On top of the personal benefits of subrogation, insurance companies that practice subrogation are actually more successful. The money the insurance company recovers through subrogation are pure profit, meaning the company performs way higher than competitors who do not practice subrogation. A more successful and profitable insurance company means lower insurance premiums for you, the customer.
Subrogation With Disputed Fault
If there is shared fault or the at-fault party is clear, your insurance company may still practice subrogation. Your insurance company will still process your claim as usual and investigate the incident. They will file a subrogation claim with the other party’s insurance company and may recover all or some of the costs they paid. If they are able to recover some of the costs through subrogation, then you may receive some of your deductible back.
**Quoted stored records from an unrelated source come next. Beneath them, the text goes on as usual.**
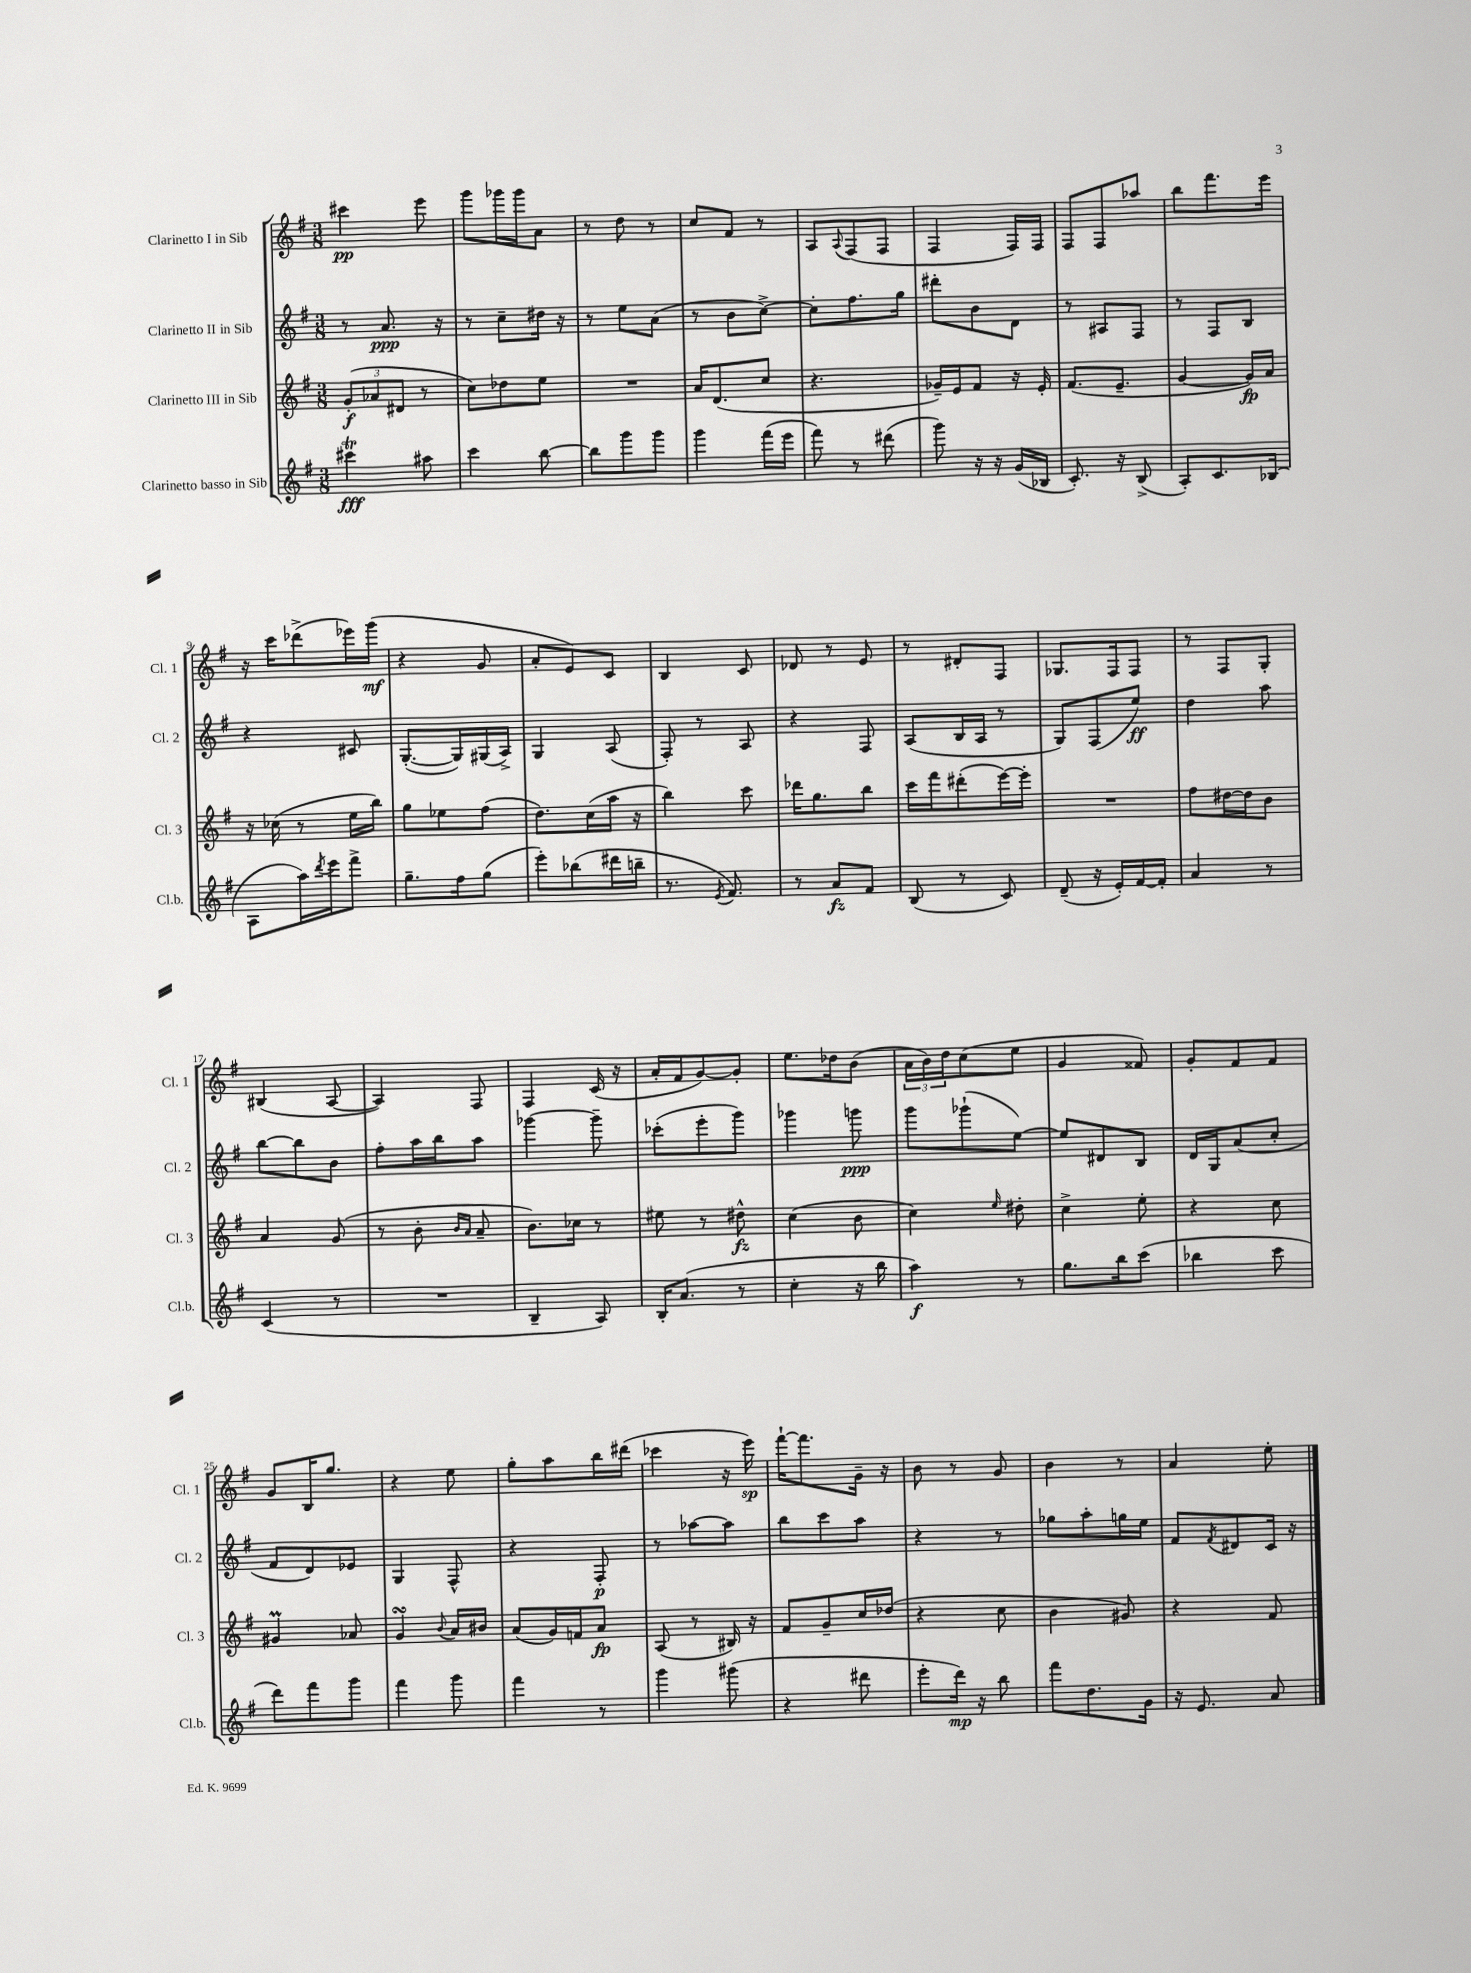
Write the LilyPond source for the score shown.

<<
\new StaffGroup <<
\new Staff = "s0" \with { instrumentName = "Clarinetto I in Sib" shortInstrumentName = "Cl. 1" } {
    \clef treble \key g \major \numericTimeSignature \time 3/8
    cis'''4\pp e'''8 |
    g'''8 ges'''16 ges'''16 a'8 |
    r8 d''8 r8 |
    c''8 fis'8 r8 |
    a8 \appoggiatura { a8 } fis8( fis8 |
    fis4 fis16) fis16 |
    fis8 fis8 aes''8 |
    b''8 fis'''8. e'''16 |
    r16 c'''16 des'''8->( ees'''16) g'''16\mf( |
    r4 g'8 |
    a'8-. e'8) c'8 |
    b4 c'8 |
    des'8 r8 e'8 |
    r8 dis'8-. fis8 |
    ges8. fis16 fis8 |
    r8 fis8 g8-. |
    bis4( a8~ |
    a4) fis8 |
    fis4 c'16( r16 |
    a'16-. fis'16 g'8~) g'8-. |
    e''8. des''16 b'8( |
    \tuplet 3/2 { a'16 b'16) d''16 } c''8( e''8 |
    g'4 fisis'8) |
    g'8-. fis'8 fis'8 |
    g'8 b16 g''8. |
    r4 e''8 |
    g''8-. a''8 b''16 dis'''16( |
    ces'''4 r16 e'''16\sp) |
    fis'''16~-! fis'''8. g'16-- r16 |
    b'8 r8 g'8 |
    b'4 r8 |
    a'4 e''8-. \bar "|." |
}
\new Staff = "s1" \with { instrumentName = "Clarinetto II in Sib" shortInstrumentName = "Cl. 2" } {
    \clef treble \key g \major \numericTimeSignature \time 3/8
    r8 a'8.\ppp r16 |
    r8 c''8-- dis''16 r16 |
    r8 e''8 a'8( |
    r8 b'8 c''8~->) |
    c''8-. fis''8. g''16 |
    dis'''8-. b'8 d'8 |
    r8 ais8 fis8 |
    r8 fis8 b8 |
    r4 cis'8 |
    g8.~-.( g16) gis16( a16->) |
    g4 a8( |
    fis8-.) r8 a8 |
    r4 fis8 |
    a8( b16 a16 r8 |
    g8) fis8( e''8\ff) |
    d''4 a''8 |
    b''8~ b''8 b'8 |
    fis''8-. a''16 b''16 a''8 |
    ges'''4~ ges'''8-- |
    ces'''8-.( e'''8-. g'''8) |
    ges'''4 g'''8\ppp |
    g'''8 ges'''8-!( e''8~) |
    e''8 dis'8 b8 |
    d'16 g16 a'8( c''8-. |
    fis'8 d'8) ees'8 |
    g4 fis8-^ |
    r4 fis8-.\p |
    r8 aes''8~ aes''8 |
    b''8 c'''8 a''8 |
    r4 r8 |
    ges''8 a''8-. g''16 e''16 |
    fis'8 \acciaccatura { fis'8 } dis'8 c'16 r16 \bar "|." |
}
\new Staff = "s2" \with { instrumentName = "Clarinetto III in Sib" shortInstrumentName = "Cl. 3" } {
    \clef treble \key g \major \numericTimeSignature \time 3/8
    \tuplet 3/2 { g'8-.\f( aes'8 dis'8 } r8 |
    c''8) des''8 e''8 |
    R4. |
    a'16 d'8.( c''8 |
    r4. |
    ges'16--) e'16 fis'8 r16 e'16-. |
    fis'8.( e'8.-- |
    g'4~ g'16\fp) a'16 |
    r16 ces''16( r8 e''16 b''16) |
    g''8 ees''8 fis''8( |
    d''8.) c''16( a''16 r16 |
    b''4) c'''8 |
    des'''16 g''8. b''8 |
    c'''16 fis'''16 dis'''8-.( e'''16~) e'''16-. |
    R4. |
    fis''8 dis''16~ dis''16 b'8 |
    a'4 g'8( |
    r8 b'8-. \grace { b'16 a'16 } a'8-- |
    b'8.) ces''16 r8 |
    eis''8 r8 dis''8-^\fz |
    c''4( b'8 |
    c''4) \grace { e''16 } dis''8-. |
    c''4-> e''8-. |
    r4 c''8 |
    gis'4\prall aes'8 |
    g'4\turn \appoggiatura { b'8 } a'16 bis'16 |
    a'8( g'16) f'16 a'8\fp |
    a8( r8 bis16) r16 |
    fis'8 g'8-- c''16 des''16( |
    r4 c''8 |
    b'4 gis'8) |
    r4 fis'8 \bar "|." |
}
\new Staff = "s3" \with { instrumentName = "Clarinetto basso in Sib" shortInstrumentName = "Cl.b." } {
    \clef treble \key g \major \numericTimeSignature \time 3/8
    cis'''4\trill\fff ais''8 |
    c'''4 b''8~ |
    b''8 g'''8 g'''8 |
    g'''4 fis'''16( e'''16 |
    fis'''8) r8 dis'''8( |
    g'''8) r16 r16 g'16( bes16 |
    c'8.-.) r16 b8->( |
    a8-.) c'8. bes16( |
    a8 a''16) \acciaccatura { d'''8 } e'''16 fis'''8-> |
    g''8.-- fis''16 g''8( |
    e'''8-.) bes''8( dis'''16 b''16-- |
    r8. \acciaccatura { e'8 } fis'8.) |
    r8 a'8\fz fis'8 |
    b8( r8 c'8) |
    d'8--( r16 e'16-.) fis'16~ fis'16-. |
    a'4 r8 |
    c'4( r8 |
    R4. |
    b4-- a8) |
    b16-. a'8.( r8 |
    c''4-. r16 b''16 |
    a''4\f) r8 |
    g''8. b''16 c'''8( |
    bes''4 c'''8 |
    d'''8) fis'''8 g'''8 |
    fis'''4 g'''8 |
    fis'''4 r8 |
    g'''4 gis'''8( |
    r4 dis'''8 |
    e'''8-. d'''16\mp) r16 b''8 |
    fis'''8 d''8. g'16 |
    r16 e'8. a'8 \bar "|." |
}
>>
>>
Whether subrogation occurs through shared fault or not will depend on the state laws for fault. Shared liability states will allow subrogation to occur if the person has only some fault in the accident.
Waivers of Subrogation
If you pursue legal action following an accident or you and the other party are negotiating a settlement, one of the conditions of settlement may be a waiver of subrogation. This means that you and the other party are coming to an agreement to cover your losses, and your insurance company cannot pursue a subrogation claim on your behalf on top of that settlement.
If you are pursuing legal action following an injury or accident, then you need to notify your insurance company of that fact. This will mean you may not be compensated as quickly as if you filed an insurance claim and your insurer pursued subrogation, but you will still receive compensation.